The U.S. Department of Commerce has introduced preliminary anti-dumping duties on solar imports from India, Indonesia, and Laos, with rates reaching as high as 123%. These measures target crystalline silicon photovoltaic cells and modules, aiming to protect the domestic manufacturing sector from low-priced international competition. Representing approximately $4.5 billion in trade value, these nations account for a significant majority of the U.S. solar supply chain. While currently effective as cash deposit requirements, the final implementation depends on a forthcoming injury determination by the U.S. International Trade Commission scheduled for later this year.
The Commerce Department’s decision follows a formal investigation launched last August after a petition was filed by the Alliance for American Solar Manufacturing and Trade. This coalition, which includes prominent domestic producers such as First Solar, Hanwha Qcells, and Mission Solar, argued that an influx of undervalued imports was destabilizing the American market. The group contends that these pricing practices undercut domestic manufacturers at a pivotal moment of expansion for the U.S. renewable energy industry.
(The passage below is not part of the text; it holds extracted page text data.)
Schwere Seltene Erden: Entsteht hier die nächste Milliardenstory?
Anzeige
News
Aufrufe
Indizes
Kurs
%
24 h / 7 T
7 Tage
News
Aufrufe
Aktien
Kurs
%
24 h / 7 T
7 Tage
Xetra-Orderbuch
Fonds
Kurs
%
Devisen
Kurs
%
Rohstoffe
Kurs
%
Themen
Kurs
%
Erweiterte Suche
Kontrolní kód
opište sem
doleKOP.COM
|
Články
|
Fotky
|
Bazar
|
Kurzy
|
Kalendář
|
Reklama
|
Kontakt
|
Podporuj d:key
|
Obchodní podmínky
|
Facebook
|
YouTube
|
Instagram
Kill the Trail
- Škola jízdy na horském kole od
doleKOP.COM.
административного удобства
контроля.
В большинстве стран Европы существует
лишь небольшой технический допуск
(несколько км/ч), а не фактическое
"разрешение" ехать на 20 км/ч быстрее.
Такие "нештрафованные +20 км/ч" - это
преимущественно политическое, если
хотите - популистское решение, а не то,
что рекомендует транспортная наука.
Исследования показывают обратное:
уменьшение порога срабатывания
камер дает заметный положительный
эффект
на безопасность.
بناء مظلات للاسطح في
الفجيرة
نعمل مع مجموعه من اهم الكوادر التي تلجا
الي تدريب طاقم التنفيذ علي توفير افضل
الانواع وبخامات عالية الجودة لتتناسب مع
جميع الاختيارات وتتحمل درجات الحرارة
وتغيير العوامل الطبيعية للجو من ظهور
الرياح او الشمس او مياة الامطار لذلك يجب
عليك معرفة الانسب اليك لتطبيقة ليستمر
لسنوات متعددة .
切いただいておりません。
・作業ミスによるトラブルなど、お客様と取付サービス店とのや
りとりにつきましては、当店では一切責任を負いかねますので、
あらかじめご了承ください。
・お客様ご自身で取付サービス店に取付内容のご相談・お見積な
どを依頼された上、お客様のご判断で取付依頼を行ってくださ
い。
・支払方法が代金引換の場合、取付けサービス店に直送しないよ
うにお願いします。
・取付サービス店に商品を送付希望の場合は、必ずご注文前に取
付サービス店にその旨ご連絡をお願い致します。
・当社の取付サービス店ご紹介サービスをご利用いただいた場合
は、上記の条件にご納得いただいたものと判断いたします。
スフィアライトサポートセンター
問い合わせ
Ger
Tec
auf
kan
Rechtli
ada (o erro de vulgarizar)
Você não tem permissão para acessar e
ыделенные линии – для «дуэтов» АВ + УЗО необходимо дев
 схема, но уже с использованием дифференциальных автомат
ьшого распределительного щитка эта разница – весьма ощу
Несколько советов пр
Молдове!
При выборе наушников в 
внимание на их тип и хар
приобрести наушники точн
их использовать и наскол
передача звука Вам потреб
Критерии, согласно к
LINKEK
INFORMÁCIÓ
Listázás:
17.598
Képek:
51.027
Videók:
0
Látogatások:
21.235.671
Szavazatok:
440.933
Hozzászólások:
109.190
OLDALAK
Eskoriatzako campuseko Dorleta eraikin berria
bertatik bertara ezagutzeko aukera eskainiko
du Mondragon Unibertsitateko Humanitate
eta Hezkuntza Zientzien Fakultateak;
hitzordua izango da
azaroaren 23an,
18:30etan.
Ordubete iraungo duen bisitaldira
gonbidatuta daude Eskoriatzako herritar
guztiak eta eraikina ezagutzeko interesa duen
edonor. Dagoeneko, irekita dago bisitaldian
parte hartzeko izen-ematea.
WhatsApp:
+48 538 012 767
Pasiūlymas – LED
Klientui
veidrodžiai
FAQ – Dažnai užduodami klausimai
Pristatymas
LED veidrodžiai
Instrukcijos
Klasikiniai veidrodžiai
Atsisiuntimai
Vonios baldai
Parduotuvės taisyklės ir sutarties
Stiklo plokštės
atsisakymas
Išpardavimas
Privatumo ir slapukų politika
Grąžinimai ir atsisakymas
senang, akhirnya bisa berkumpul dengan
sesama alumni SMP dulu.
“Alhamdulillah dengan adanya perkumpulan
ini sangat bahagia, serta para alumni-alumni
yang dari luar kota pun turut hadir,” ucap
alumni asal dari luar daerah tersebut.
These preliminary anti-dumping margins are being implemented alongside countervailing duties previously announced in February 2026, which were designed to offset foreign government subsidies. The cumulative effect of these trade barriers has significantly increased the financial burden on exporters from the targeted regions. For many suppliers, the combined duty exposure has now reached levels that could fundamentally alter the cost structure of solar projects relying on international components.
According to federal data, the impact of these duties is substantial, as India, Indonesia, and Laos collectively provided roughly two-thirds of all solar imports entering the United States in 2025. U.S. Customs and Border Protection has already begun requiring importers to provide cash deposits based on these new preliminary rates. These funds are held while the investigation continues toward a final resolution.
The regulatory process will culminate with a final injury determination by the U.S. International Trade Commission (ITC), currently expected by October 19, 2026. If the ITC finds that the domestic industry has suffered material injury due to these imports, final duty orders will be formalized by October 26, 2026. Conversely, if the commission issues a negative determination, the investigation will be terminated, and all cash deposits collected from importers will be refunded.